"It is absolutely mandatory to start off a conversation with a member of your service are who represents the constituency in your service area with something they can answer easily. Something down-to-earth and practical. Not theoretical or imaginative. Something not about the library. Their first interaction with you should be something they know about. They need to feel smart and you don't need or want to set up a situation where they look to you to give them a hint about the right answer. If they start saying stuff like "I know this is probably stupid" that is a good sign that you are not asking the right question. Ask about what they know. Don't ask them about the library."Okay, this makes sense. People don't sit around thinking about the library like library professionals sit around thinking about the library. So why ask them about the library? Below is an example provided about asking people about the library and examples of the right question to ask:
We had an experience where we were listening to a young librarian report on the successful project that she did for our summertime mad science program. This was a great public library program. They had scientist come in talking to people. They blew things up in the parking lot. It was fun and had good media coverage and attendance. She gave her report and it was upbeat. At the very end she said, this just proves the public doesn't know what they want because I asked what kind of programs people wanted. On my survey I did not get a response. I did not hear anything about mad science programs.The speakers say asking the public what kinds of programs they want is not the right question. For example, questions for parents should be "what do you want for your kids? what kinds of outcomes/ results?" Parent's responses may include things like:
- to retain their intelligence over summer break.
- have stuff to do that gets them out of the house.
- to do stuff that doesn't cost me $100 but is fun for the whole family
When asking about the future, instead of asking what things they want, such as features, ask them to imagine how they want to be able to use the website or the library space. What would make them want to come back. Ask, "what do you imagine your community will be like in five years?" (I imagine bike lanes everywhere and healthy, happy people riding their bikes.)
Don't ask patrons to commit to future programs. No, "if we did x, will you do y?" Market research says consumers are poor predictors of their own behaviors. "The single biggest reason [a person will] ...go somewhere or... try something is because my friends do."
Techniques:
- community meetings should present problems for people to solve with certain boundaries that govern how they go about solving it.
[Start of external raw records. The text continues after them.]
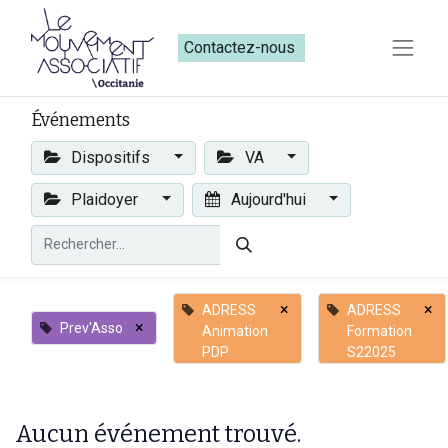
Contactez-nous​​
Événements
Dispositifs
VA
Plaidoyer
Aujourd'hui
×
×
ADRESS
ADRESS
×
Prev'Asso
Animation
Formation
PDP
S22025
Aucun événement trouvé.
- run a microphone to people instead of having them line up
- note every comment, and thank participants for their contribution, but only address those comments that are on task.
- use social media to talk to people, and not just on library channels- delve into conversations.
- When interviewing ask these:
- "What keeps you (or your constituents) awake at night?
- What do you wish you knew more about?
- Who else should we talk to?
- If they mention a fear, something that they don't want to fail at (job search was an example), ask, 'what would indicate a turn around, that we (you) are heading in the right direction?'"
- if got the $$, do a focus group. Invite only important constituents. 8-12 participants. Ask no more than 6 questions and start them broad and then get narrower. Neutral moderator. Library rep to record answers (on audio is preferable) but not to give answers.
- Look for common threads, things that link people, rather than what is different b/t people.
- Finally, ask non-library people to talk about results. Let library staff then design the library response that brings those results. win-win.